I know often the answer depends on the output, so in this case the ideal output would be a model that can take a chunk of text (either a sentence or as long as a paragraph) and identify whether insults or compliments are present, and ideally also which sentences they occur in.

Thanks for any guidance you can provide on this!

1 Like

You can try, but I would mildly discourage this. The entity recognizer is driven by a state-machine, that reads the sentence left-to-right and decides when to open a new entity, and when to close an existing entity. This algorithm has the right sort of structural bias for picking up proper nouns, but probably has the wrong sort of bias for arbitrary semantic categories like "INSULT".

The thing is, you'll never get consistency and clarity about where the insult stops and starts. Those boundary inconsistencies will make the category incredibly difficult for the model to learn. Another problem is that the most relevant word will often be verbs towards the middle of the span you're annotating, while the model is set up to look at the boundaries.

That's definitely a fair approach to try, if you can segment the text into sentences.

Another idea for you: you might consider applying labels to single words, and then using the word labels as a basis for further logic. The downstream logic might be rule-based, or another statistical model.

For instance, you could start off by building a terminology list that marks whether the word can be the trigger word for an insult. You can cast a wide net in this phase, and draw in words that are sometimes insults if they're part of a longer phrase, even if that's a minority of the word's usage. We could call this list, potential triggers. Next, you could run ner.teach, to mark whether we have an actual trigger. This will indicate we have an active insult in the sentence.

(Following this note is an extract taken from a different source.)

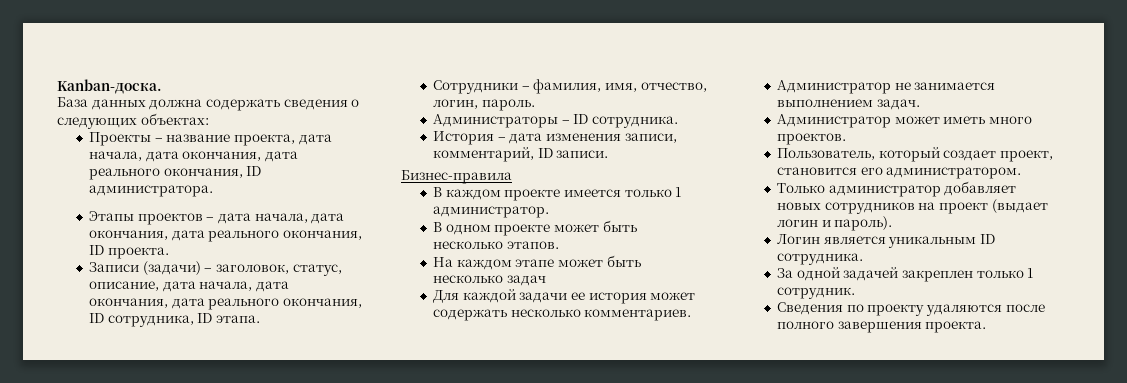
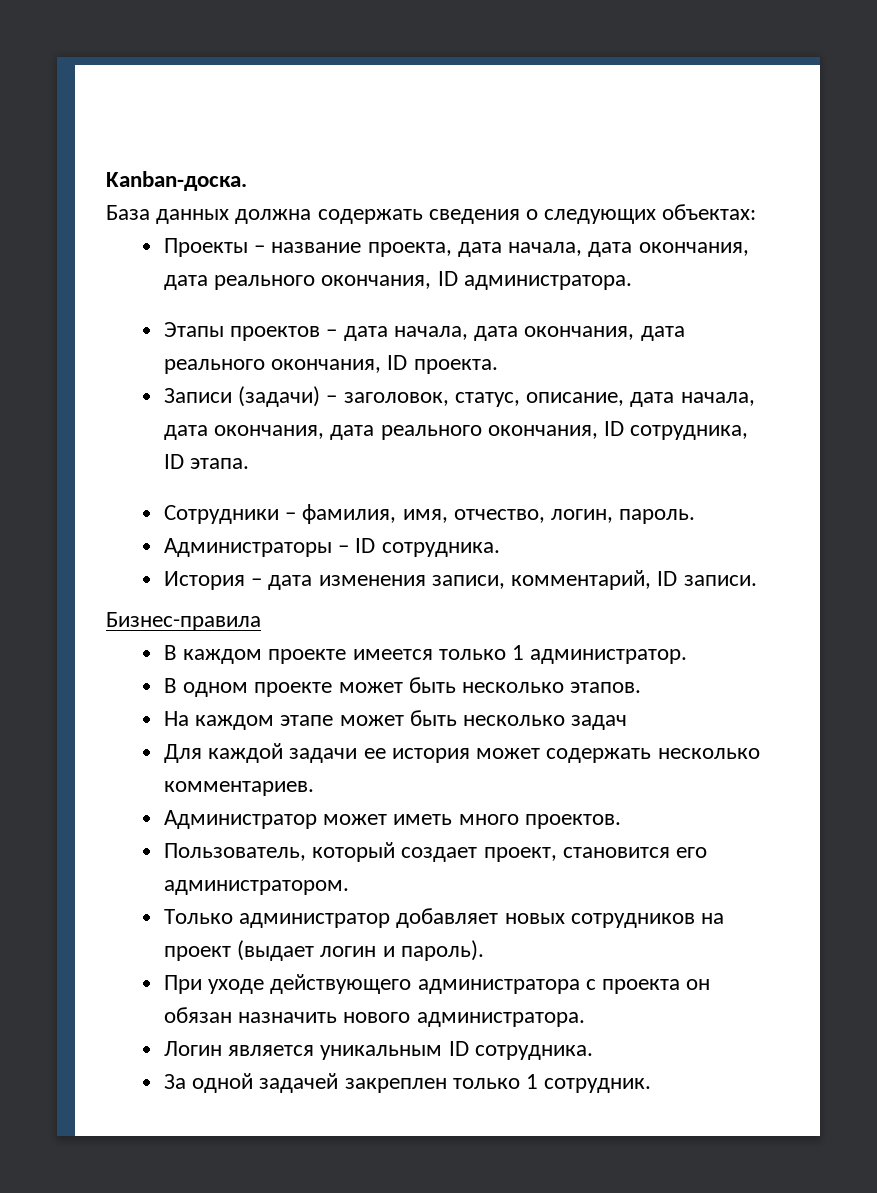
[776,80,996,94] [776,99,920,110] // Администратор не занимается выполнением задач. -> (315, 788) none
(893, 223) none -> [164,974,711,994] [164,1007,585,1027] // При уходе действующего администратора с проекта он обязан назначить нового администратора.
[776,302,1045,316] [776,321,987,333] // Сведения по проекту удаляются после полного завершения проекта. -> (652, 1085) none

At this point we'll have information about which word was used to make the decision that the sentence was an insult. You could then use the syntactic parse to determine the boundaries of the insult, by writing some rules. For instance, if the trigger is a noun, we probably want to get its leftward children as well, to make the longer phrase.

The idea is to break the task down into subproblems, where each subproblem is very clearly defined, and determined by the local context. This makes the subproblems quick to annotate, and quick for a model to learn. You then compose the pieces with rules, to get suggestions for more abstract or detailed annotations. Once you have the system suggesting those annotations, you can accept/reject them, and build up a training set that might be large enough to try an end-to-end model.

This is extremely helpful, I appreciate your help in clarifying these questions!